# Where are you skiing this weekend? Feb 9-10, 2013 Edition



## Cheese (Jan 28, 2013)

_Zermatt, Switzerland_ (2/10-2/15)

I know most of you will be up at the Loaf for the Alpine Zone Summit but if anyone else happens to be Skiing the Swiss Alps with Penny  Pitou I'll see you there.  As usual I'll be with her Off Piste Guide for  5 of the 6 days.


----------



## vinnyv11 (Jan 28, 2013)

Jack Frost or camelback Saturday up in air Sunday because of Super Bowl.  Anyone around pocs this weekend hit me up.


----------



## Puck it (Jan 28, 2013)

Cheese said:


> _Zermatt, Switzerland_ (2/10-2/15)
> 
> I know most of you will be up at the Loaf for the Alpine Zone Summit but if anyone else happens to be Skiing the Swiss Alps with Penny Pitou I'll see you there. As usual I'll be with her Off Piste Guide for 5 of the 6 days.

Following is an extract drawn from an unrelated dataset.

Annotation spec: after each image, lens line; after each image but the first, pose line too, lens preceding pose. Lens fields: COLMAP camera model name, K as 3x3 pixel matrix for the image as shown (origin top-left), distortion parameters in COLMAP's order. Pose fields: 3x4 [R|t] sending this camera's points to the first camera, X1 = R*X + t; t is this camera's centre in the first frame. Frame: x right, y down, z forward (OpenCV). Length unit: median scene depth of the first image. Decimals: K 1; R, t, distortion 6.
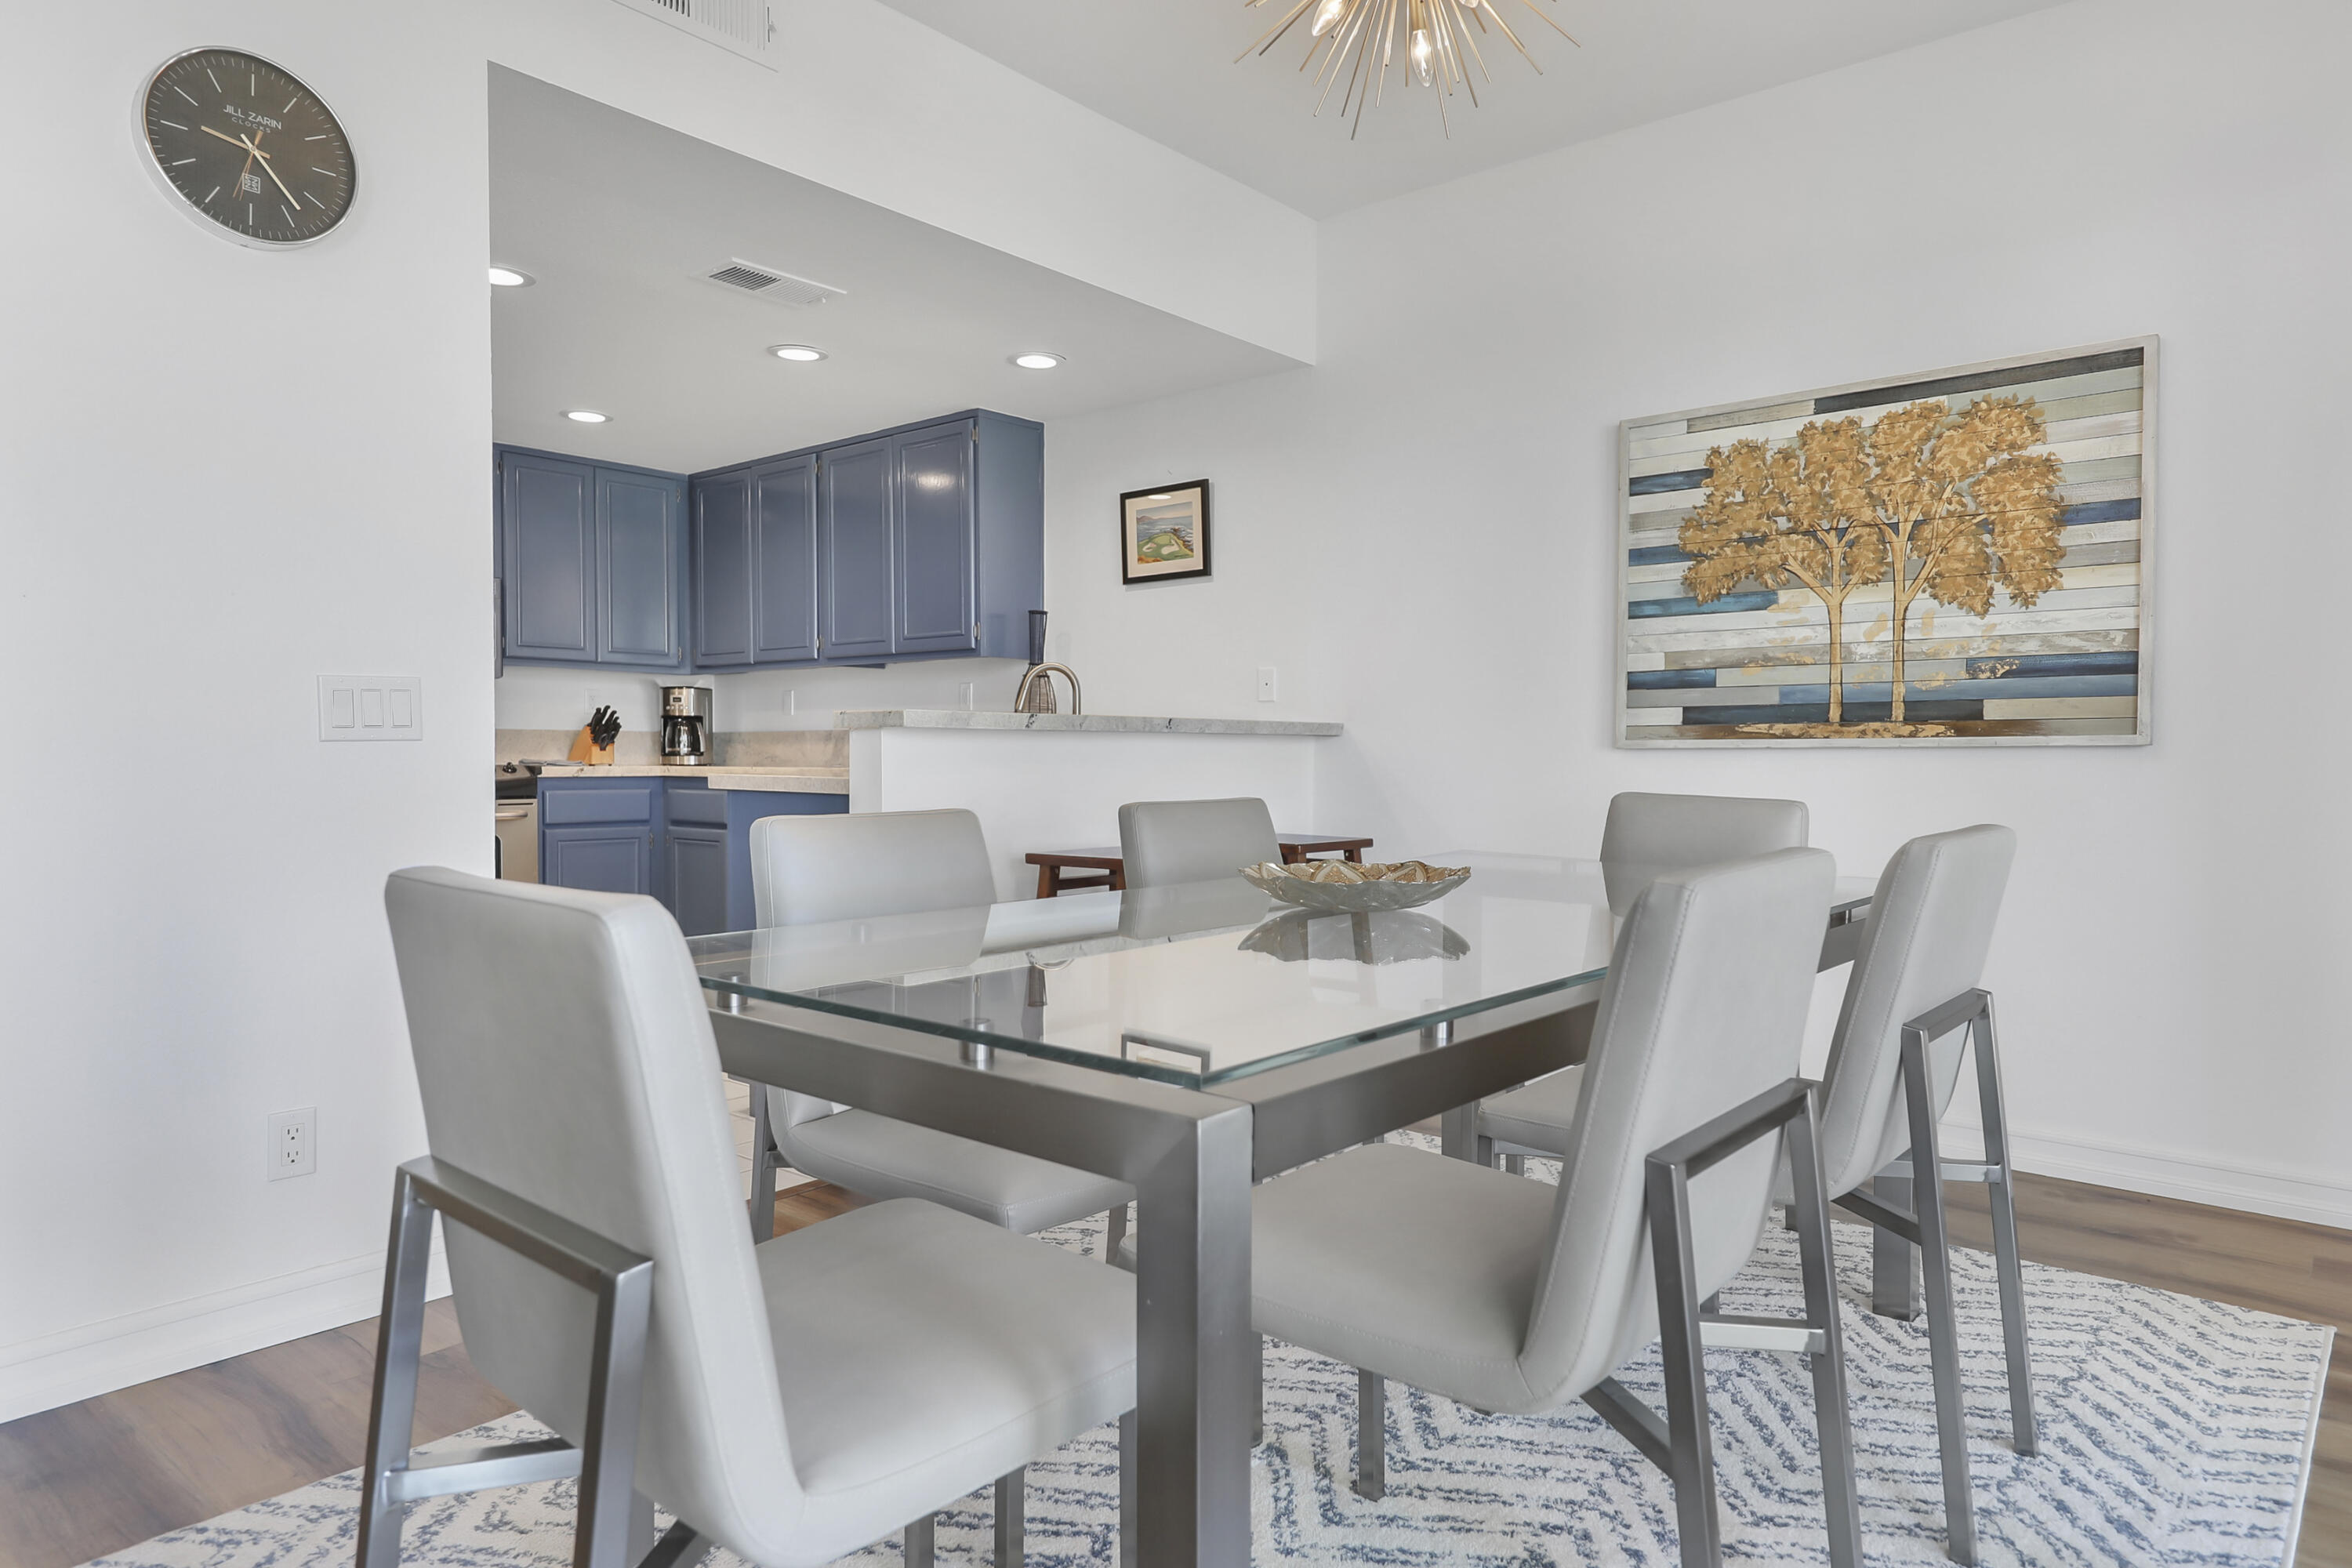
lens RADIAL K [[1336.8, 0, 1173.1], [0, 1336.8, 781.2], [0, 0, 1]] dist [0.002774, -0.001337]
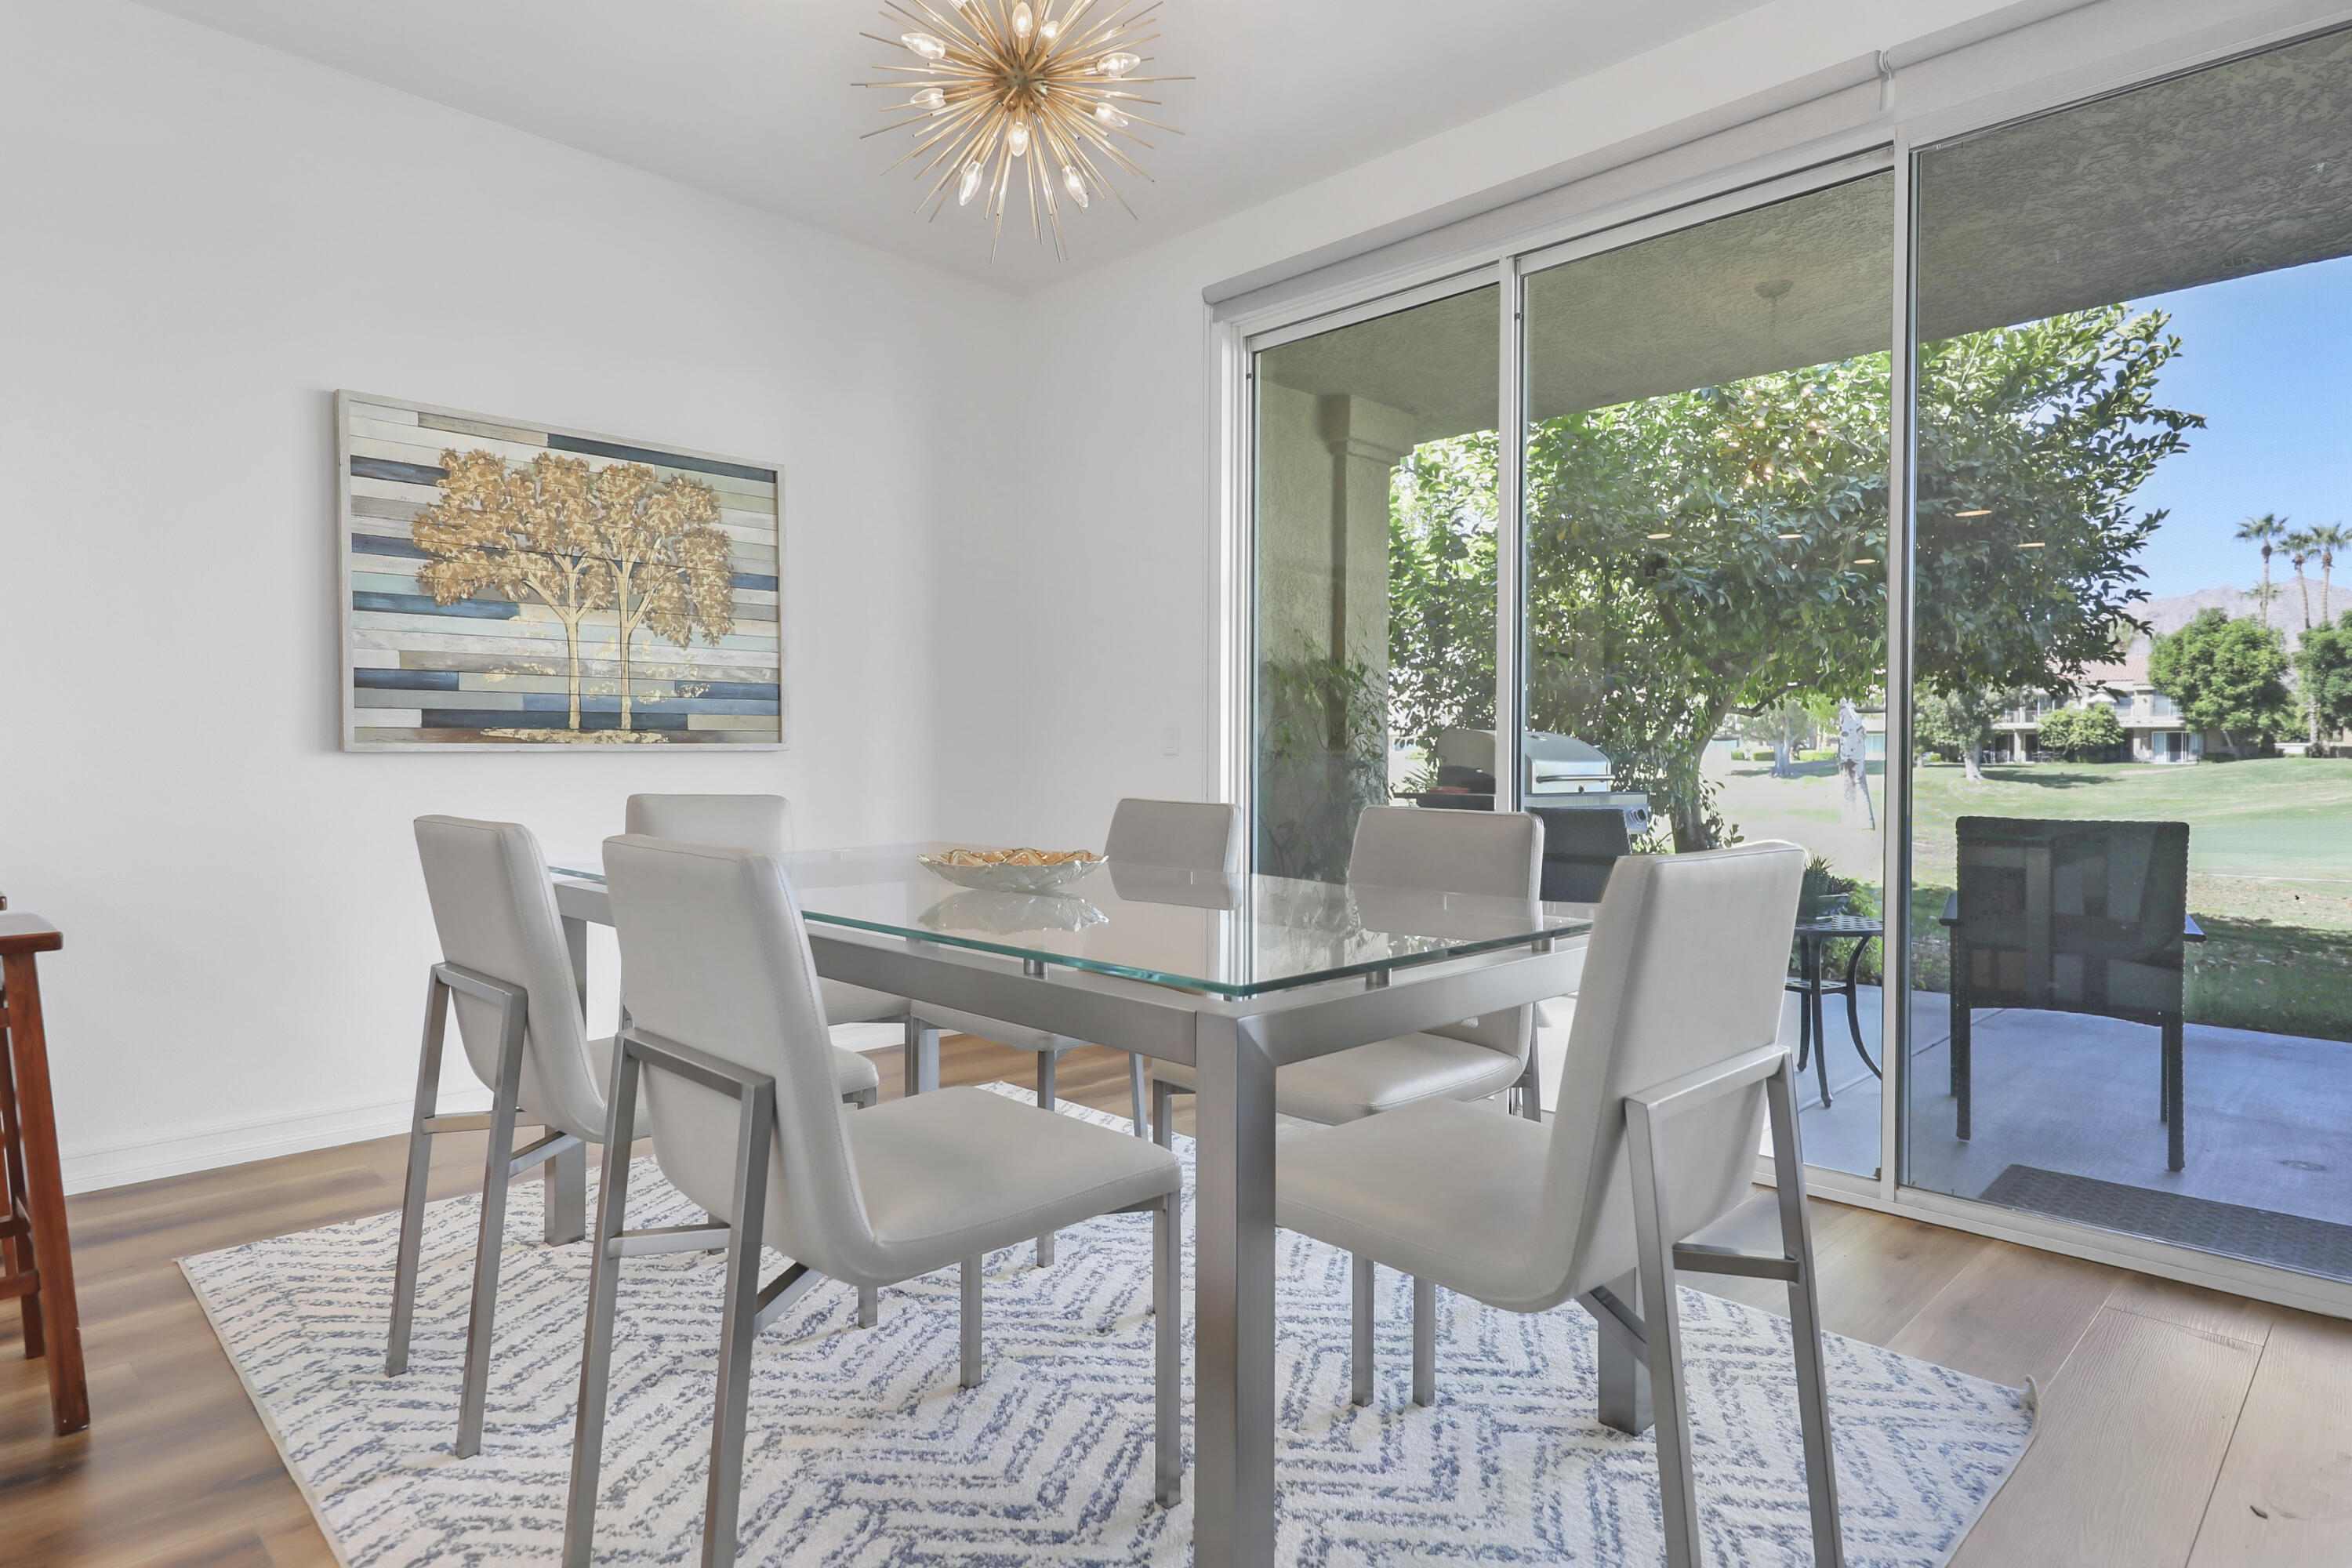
lens RADIAL K [[1336.8, 0, 1159.8], [0, 1336.8, 765.6], [0, 0, 1]] dist [0.002774, -0.001337]
pose [[0.081383, -0.013729, 0.996588, -0.578708], [0.017948, 0.999763, 0.012307, -0.018300], [-0.996521, 0.016885, 0.081610, 0.419558]]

You really suck and yes, I am jealous.


----------



## Nick (Jan 28, 2013)

Loaf


----------



## mlkrgr (Jan 28, 2013)

Burning a Waterville voucher on Sunday myself.


----------



## Terry (Jan 29, 2013)

The Loaf!


----------



## kingslug (Feb 7, 2013)

Hunter friday..platt saturday..K sunday


----------



## vinnyv11 (Feb 7, 2013)

kingslug said:


> Hunter friday..platt saturday..K sunday



Nice!!  Camelback Saturday and somewhere Sunday.  Wish I could talk someone into heading up north sigh......


----------